Nokia sur les genoux

Luc Blyaert était rédacteur en chef de Data News

J’ai toujours eu un faible pour ces Finlandais à première vue quelque peu austères, mais qui, après avoir englouti quelques bières, deviennent très cool, pleins d’humour et offrant des facettes inattendues.

J’ai toujours eu un faible pour ces Finlandais à première vue quelque peu austères, mais qui, après avoir englouti quelques bières, deviennent très cool, pleins d’humour et offrant des facettes inattendues. Que n’ai-je entendu alors leurs innombrables ‘Kipis’ (santé)… Autrefois, je me suis ainsi retrouvé de manière tout à fait inattendue à un concert des Rolling Stones à Helsinki. Nokia nous avait réservé une… petite surprise.

En Belgique, Nokia a été ultra-dominateur avec une part de marché grimpant jusqu’à 80 pour cent dans les années ’90 et même dans les années 2000. La plupart des gens de ma génération sont devenus des adultes mobiles grâce à Nokia. Nous avons vu les timides Finnois grandir dans leur statut de leaders mondiaux avec une part de marché globale de 40 pour cent. Même lorsqu’Apple, un entreprise IT après tout, annonça son iPhone début 2007, nous avons raillé l’ambitieux Steve Jobs, sûrs que nous étions que Nokia trouverait très vite une réponse. Or celle-ci ne vint pas. Et elle n’est toujours pas là.

Qu’est-il arrivé aux géants télécoms européens Nokia, Ericsson, Siemens, Alcatel, le gratin mondial en matière d’innovation et de technologie? Tous supplantés par des entreprises IT ayant pour nom Google, Cisco, Apple et Microsoft, et d’une manière croissante aussi par les imitateurs chinois tels Huawei et ZTE. L’Europe est devenue aveugle, a vu sa propre toute-puissance se retourner contre elle et s’est égarée dans le hardware et la téléphonie, alors que les logiciels et les données sonnaient le rassemblement depuis longtemps déjà. A présent, nos entreprises accusent du retard, ont les poches vides contrairement aux éditeurs de software américains et doivent licencier des milliers de très bons collaborateurs chèrement formés.

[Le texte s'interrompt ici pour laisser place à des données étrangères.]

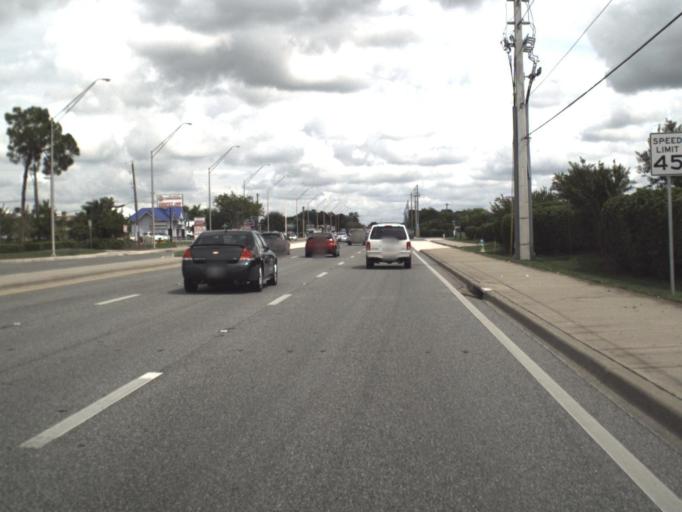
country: US
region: Florida
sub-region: Sarasota County
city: Bee Ridge
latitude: 27.2692
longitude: -82.4884
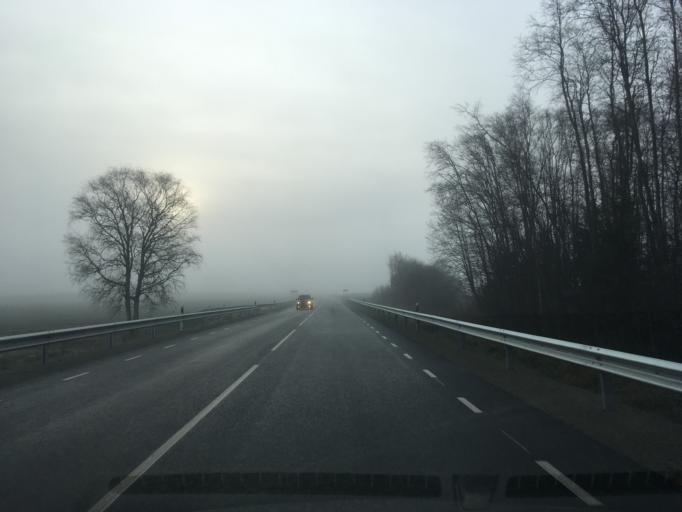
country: EE
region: Harju
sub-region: Anija vald
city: Kehra
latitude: 59.3903
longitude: 25.2876
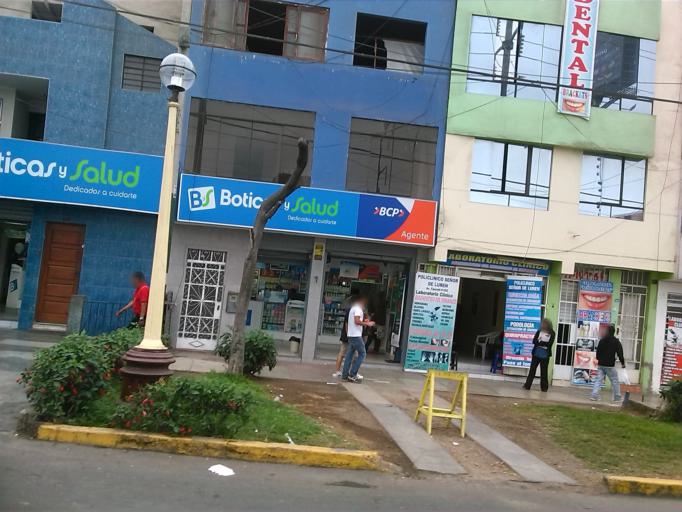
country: PE
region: Callao
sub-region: Callao
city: Callao
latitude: -12.0432
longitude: -77.0984
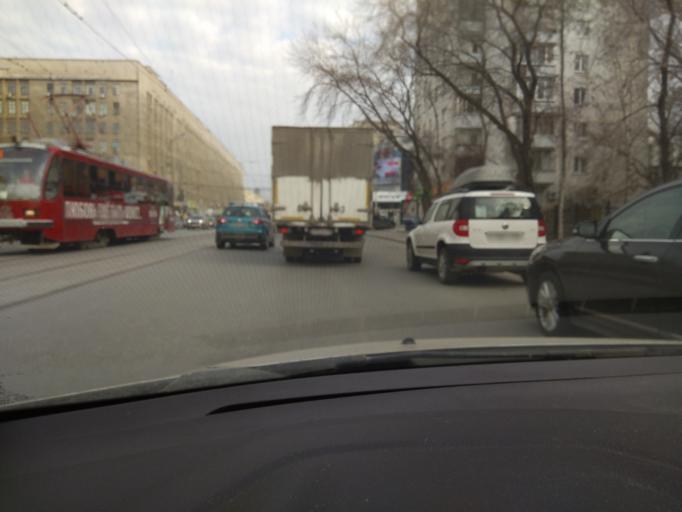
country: RU
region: Sverdlovsk
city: Yekaterinburg
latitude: 56.8354
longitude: 60.6223
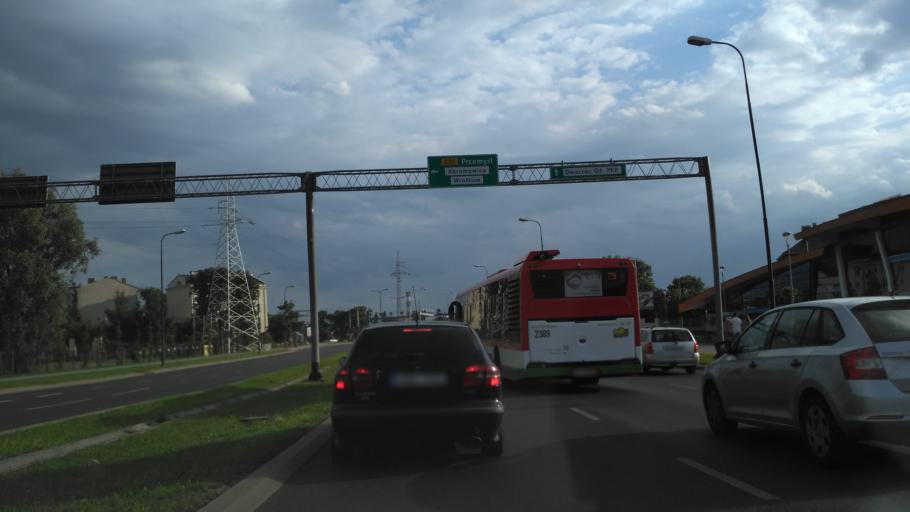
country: PL
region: Lublin Voivodeship
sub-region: Powiat lubelski
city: Lublin
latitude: 51.2369
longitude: 22.5698
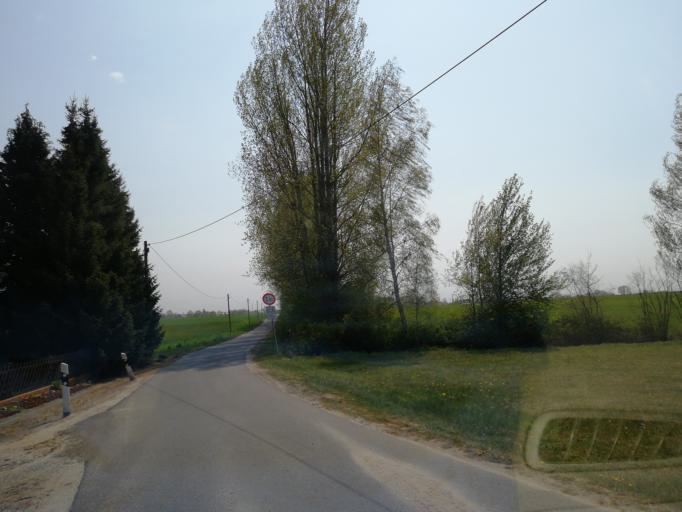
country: DE
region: Brandenburg
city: Sallgast
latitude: 51.6492
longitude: 13.8575
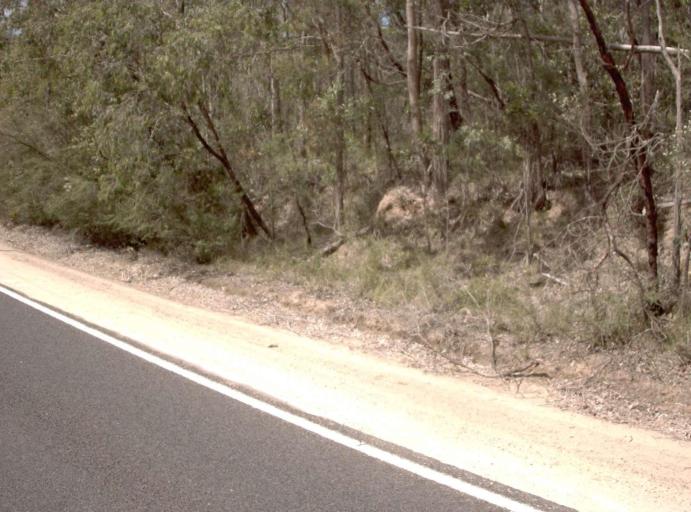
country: AU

Quelle surprise ce fut quand Nokia choisit en septembre de l’an dernier le Canadien Stephen Elop (aux Etats-Unis, l’on parle du ‘Nord-Américain’) comme premier CEO non finnois. A Helsinki, l’on ne s’attendait pas à ce que l’action perde 20 pour cent de sa valeur six mois après sa nomination. Surtout pas durant la grand-messe des fabricants de GSM, le Mobile World Congres de Barcelone.

Stephen Elop a abandonné la plate-forme Symbian en feu pour ce qu’elle était, une ruine. Il n’a toutefois étonnamment pas opté pour la solution Android de Google, mais bien pour le plus modeste acteur dans le secteur mobile, à savoir la plate-forme Windows Phone 7 de Microsoft. Et cela a provoqué des froncements de sourcils chez les actionnaires de Nokia. Devaient-ils s’attendre à autre chose? Après tout, avec ses 300.000 actions, Stephen Elop pèse 3,4 millions de dollars, soit le 8ème plus important actionnaire individuel de Microsoft.

A-t-il donc agi dans son propre intérêt? L’on ne saura que dans 6 à 12 mois si cette décision était la bonne, mais il est clair qu’Elop a pris des risques. Reste à savoir s’il n’en a pas pris trop et s’il n’aurait pas dû miser sur deux chevaux, à savoir sur Microsoft et sur Google. L’enthousiasme avec lequel il a choisi son bon copain Steve Balmer était par trop voyant. J’espère que les Finlandais ne s’en mordront pas les doigts. Kipis!